The following computer programs are parental programs as displayed in Figure 2.
The first one is: 0.25Y + X + 1.75 and using a LISP S-expression (+ (* 0.25 Y) (+ X
1.75)). The second program is: XY(X / 0.455Z) and using a LISP S-expression (* (* Y
X) (/ X (* 0.455 Z)). These parental programs have “point-labeled” trees with ordered
branches.
Figure 2: Two parental computer programs which are rooted with ordered branches.

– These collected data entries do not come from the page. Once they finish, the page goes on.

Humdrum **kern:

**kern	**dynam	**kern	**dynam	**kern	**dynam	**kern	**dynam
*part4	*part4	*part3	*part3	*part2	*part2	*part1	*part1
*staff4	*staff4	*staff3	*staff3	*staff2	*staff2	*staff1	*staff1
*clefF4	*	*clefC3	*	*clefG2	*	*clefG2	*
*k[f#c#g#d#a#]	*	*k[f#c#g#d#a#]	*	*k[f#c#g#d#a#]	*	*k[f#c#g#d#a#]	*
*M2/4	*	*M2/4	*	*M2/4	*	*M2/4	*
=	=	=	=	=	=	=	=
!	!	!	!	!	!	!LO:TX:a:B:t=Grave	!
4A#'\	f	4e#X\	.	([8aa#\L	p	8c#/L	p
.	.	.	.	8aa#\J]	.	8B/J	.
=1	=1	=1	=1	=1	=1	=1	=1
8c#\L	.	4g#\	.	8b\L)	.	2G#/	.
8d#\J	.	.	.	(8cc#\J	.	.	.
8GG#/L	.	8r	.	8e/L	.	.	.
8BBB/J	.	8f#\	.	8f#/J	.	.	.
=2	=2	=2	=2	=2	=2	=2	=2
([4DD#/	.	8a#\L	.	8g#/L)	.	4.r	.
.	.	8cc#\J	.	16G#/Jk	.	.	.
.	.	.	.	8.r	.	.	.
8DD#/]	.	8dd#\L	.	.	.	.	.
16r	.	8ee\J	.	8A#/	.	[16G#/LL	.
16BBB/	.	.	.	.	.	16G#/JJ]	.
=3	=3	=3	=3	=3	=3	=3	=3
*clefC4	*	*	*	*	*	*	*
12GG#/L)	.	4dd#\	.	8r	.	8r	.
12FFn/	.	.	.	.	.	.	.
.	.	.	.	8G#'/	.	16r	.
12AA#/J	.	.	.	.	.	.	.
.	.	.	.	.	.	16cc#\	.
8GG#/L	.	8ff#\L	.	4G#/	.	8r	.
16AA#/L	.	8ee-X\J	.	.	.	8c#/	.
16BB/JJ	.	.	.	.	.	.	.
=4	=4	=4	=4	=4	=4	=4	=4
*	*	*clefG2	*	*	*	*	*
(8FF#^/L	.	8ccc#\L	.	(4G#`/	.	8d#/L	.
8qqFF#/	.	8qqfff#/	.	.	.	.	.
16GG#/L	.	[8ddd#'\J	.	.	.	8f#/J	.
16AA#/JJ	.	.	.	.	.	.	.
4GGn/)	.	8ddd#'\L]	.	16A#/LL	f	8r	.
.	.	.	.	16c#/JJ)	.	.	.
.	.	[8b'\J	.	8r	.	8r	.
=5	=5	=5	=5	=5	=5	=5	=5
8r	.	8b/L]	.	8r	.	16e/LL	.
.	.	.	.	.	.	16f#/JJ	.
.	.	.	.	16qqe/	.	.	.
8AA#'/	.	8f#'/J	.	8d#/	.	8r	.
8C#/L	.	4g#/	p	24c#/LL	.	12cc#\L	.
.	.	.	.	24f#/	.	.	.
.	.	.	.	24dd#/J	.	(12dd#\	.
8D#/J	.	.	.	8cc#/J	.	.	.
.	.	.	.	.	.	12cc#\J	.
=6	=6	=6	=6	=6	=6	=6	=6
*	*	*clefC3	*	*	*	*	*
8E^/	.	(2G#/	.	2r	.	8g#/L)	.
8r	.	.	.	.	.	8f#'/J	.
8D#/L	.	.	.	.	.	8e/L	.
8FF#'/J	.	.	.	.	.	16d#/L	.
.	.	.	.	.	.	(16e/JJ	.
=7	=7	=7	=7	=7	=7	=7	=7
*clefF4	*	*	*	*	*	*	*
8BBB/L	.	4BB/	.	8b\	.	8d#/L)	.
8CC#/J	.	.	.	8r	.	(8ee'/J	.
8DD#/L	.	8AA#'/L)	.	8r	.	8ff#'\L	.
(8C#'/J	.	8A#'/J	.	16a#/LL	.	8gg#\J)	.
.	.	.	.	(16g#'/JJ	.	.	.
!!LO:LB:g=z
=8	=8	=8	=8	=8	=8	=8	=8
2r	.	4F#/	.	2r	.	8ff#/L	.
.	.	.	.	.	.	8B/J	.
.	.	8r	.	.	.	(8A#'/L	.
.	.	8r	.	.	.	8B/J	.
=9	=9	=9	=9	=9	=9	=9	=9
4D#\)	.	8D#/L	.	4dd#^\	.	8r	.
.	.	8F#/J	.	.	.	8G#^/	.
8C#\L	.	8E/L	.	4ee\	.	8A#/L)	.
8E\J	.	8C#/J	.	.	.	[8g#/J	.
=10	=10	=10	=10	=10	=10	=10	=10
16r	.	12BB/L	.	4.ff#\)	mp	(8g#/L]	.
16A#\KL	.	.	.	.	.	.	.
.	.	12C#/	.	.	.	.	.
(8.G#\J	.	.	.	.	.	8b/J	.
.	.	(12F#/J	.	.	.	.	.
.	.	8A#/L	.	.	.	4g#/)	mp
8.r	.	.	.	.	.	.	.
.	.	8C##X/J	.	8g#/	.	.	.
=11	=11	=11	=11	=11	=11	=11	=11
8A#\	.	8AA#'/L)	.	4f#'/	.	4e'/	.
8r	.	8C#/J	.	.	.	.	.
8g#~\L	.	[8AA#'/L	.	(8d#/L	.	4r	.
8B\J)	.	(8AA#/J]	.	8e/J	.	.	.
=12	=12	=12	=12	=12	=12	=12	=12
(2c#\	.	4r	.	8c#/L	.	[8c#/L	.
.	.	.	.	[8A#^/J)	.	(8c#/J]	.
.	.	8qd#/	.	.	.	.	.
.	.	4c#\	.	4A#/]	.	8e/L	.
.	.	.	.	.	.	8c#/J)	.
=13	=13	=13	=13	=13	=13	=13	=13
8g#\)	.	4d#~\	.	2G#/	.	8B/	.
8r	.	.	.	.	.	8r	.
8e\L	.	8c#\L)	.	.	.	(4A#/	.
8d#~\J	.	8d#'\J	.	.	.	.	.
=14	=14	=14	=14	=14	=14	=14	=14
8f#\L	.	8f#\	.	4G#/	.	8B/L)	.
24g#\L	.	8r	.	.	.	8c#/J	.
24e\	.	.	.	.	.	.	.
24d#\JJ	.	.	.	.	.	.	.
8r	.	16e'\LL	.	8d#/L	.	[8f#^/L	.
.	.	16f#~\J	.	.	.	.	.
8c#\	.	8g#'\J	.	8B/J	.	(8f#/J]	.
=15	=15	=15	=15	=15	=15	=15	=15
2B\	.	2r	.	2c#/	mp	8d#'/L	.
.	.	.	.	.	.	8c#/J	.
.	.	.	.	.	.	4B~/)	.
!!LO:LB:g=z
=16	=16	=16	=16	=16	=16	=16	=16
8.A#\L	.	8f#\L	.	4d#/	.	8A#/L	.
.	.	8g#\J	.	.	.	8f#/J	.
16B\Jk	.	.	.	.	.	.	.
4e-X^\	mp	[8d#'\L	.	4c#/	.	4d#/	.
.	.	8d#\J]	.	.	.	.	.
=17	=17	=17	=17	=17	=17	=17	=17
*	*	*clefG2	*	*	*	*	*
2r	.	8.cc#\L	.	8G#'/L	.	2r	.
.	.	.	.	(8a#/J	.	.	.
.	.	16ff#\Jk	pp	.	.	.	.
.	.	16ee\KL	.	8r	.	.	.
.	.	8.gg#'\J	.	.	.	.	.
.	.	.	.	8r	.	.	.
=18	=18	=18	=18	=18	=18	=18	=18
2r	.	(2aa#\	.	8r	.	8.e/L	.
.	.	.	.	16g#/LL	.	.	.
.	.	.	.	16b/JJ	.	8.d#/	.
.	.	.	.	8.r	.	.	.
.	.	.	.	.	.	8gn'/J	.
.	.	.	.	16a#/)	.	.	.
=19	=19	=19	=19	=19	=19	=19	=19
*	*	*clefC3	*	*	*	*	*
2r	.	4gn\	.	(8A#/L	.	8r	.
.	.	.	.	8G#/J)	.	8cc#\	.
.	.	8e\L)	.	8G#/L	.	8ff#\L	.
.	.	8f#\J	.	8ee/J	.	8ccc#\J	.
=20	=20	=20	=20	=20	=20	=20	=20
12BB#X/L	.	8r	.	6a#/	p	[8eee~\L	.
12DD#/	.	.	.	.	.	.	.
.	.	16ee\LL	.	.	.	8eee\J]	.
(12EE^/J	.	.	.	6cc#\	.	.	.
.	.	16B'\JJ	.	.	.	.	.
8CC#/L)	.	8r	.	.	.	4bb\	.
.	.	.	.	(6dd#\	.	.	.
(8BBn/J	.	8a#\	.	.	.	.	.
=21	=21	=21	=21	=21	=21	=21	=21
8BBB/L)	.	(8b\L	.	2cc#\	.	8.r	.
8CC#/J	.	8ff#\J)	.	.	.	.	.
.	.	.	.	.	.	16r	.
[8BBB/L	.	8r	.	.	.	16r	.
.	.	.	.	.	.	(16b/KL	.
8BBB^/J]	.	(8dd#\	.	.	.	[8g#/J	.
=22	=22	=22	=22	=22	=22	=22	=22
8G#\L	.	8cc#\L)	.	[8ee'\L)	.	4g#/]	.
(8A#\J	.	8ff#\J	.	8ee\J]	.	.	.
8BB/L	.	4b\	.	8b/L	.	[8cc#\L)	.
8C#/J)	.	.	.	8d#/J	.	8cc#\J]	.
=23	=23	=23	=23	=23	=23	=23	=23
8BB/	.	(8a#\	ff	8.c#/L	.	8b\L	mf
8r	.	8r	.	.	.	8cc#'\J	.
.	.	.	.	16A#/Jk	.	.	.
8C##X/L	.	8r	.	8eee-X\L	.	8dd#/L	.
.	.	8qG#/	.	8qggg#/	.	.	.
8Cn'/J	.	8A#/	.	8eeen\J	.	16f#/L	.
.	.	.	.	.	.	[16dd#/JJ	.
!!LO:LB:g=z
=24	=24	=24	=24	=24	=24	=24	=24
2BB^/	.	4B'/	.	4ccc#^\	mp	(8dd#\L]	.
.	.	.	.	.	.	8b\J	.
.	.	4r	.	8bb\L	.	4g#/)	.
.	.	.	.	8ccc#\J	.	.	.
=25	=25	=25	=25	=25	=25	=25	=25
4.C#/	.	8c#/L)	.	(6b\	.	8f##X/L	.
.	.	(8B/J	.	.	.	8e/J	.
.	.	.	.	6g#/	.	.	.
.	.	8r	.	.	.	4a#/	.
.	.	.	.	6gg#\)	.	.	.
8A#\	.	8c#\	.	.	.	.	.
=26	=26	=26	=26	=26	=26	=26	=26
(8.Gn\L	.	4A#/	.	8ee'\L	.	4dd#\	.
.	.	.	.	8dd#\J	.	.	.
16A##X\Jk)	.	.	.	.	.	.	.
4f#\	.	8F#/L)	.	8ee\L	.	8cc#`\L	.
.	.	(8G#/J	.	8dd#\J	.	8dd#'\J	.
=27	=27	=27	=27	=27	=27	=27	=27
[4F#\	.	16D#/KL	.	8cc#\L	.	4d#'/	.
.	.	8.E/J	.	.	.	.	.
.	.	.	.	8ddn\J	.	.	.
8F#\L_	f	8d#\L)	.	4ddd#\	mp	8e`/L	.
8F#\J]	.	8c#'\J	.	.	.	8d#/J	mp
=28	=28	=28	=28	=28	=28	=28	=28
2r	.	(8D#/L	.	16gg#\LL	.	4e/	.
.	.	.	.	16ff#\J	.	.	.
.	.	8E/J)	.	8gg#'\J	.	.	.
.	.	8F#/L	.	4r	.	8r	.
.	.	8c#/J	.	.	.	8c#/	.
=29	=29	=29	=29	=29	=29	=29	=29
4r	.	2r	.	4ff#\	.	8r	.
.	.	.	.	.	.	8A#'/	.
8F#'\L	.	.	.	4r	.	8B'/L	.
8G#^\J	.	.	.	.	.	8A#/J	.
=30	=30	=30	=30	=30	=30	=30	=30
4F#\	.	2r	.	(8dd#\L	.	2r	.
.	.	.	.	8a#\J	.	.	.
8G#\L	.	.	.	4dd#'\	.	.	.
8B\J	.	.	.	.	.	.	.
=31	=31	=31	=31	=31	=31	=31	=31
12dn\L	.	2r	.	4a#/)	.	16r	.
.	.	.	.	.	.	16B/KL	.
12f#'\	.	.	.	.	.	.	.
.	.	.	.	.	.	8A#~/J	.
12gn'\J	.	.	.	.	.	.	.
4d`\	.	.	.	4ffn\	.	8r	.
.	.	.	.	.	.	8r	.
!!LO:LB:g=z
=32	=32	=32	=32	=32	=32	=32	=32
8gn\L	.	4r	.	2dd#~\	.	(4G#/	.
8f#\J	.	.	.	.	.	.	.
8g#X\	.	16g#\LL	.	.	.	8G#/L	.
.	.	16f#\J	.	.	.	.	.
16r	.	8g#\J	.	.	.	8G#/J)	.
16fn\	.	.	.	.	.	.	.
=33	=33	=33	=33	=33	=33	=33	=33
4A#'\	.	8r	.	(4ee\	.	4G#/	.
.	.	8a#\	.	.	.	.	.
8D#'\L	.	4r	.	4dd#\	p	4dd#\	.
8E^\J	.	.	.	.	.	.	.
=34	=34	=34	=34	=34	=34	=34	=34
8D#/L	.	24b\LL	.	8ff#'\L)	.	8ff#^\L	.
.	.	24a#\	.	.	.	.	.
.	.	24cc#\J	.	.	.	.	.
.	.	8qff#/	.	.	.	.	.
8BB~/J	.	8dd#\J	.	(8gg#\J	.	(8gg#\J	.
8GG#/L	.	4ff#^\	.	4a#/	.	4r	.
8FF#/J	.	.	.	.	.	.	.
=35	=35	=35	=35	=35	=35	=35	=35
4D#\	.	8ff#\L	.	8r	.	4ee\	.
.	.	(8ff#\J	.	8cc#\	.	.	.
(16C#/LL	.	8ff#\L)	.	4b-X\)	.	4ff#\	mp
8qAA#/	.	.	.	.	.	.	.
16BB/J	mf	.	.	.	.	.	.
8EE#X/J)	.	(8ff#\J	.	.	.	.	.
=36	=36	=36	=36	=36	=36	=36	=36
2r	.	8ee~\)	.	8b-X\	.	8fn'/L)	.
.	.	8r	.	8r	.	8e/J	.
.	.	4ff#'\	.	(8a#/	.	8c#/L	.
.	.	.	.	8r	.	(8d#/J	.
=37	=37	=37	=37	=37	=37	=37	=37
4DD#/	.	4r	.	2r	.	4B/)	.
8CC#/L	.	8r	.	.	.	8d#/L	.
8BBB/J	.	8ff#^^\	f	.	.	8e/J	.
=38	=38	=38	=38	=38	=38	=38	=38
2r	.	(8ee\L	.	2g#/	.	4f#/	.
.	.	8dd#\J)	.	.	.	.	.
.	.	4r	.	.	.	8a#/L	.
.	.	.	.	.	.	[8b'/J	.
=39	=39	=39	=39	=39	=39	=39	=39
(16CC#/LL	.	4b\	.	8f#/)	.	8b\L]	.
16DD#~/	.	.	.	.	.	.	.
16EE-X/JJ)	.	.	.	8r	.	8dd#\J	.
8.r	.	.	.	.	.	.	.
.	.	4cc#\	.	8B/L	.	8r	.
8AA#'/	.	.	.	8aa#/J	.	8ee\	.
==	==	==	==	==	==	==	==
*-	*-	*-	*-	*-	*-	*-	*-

The standard crossover operation of an EA in the case of GP creates offspring by the
exchange of subtrees. Subtrees can be considered subroutines, subprocedures or
subfunctions. These subtrees selected by GP are essentially for crossover (see Figure 3).
For example, it can select specific labeled sections of the parental computer programs of
Figure 2 and decide on a subtree from each parent to be used for the creation of offspring
(Figure 3). The first one is selected from point labeled 2 (randomly selected) of the first
parental computer program: 0.25Y and using a LISP S-expression (* 0.25 Y). The second
subtree is selected from point labeled 5 (randomly selected) of the second parental
computer program: X / 0.455Z and using a LISP S-expression (/ X (* 0.455 Z)).
Figure 3: Subtrees of two parental computer programs selected for crossover.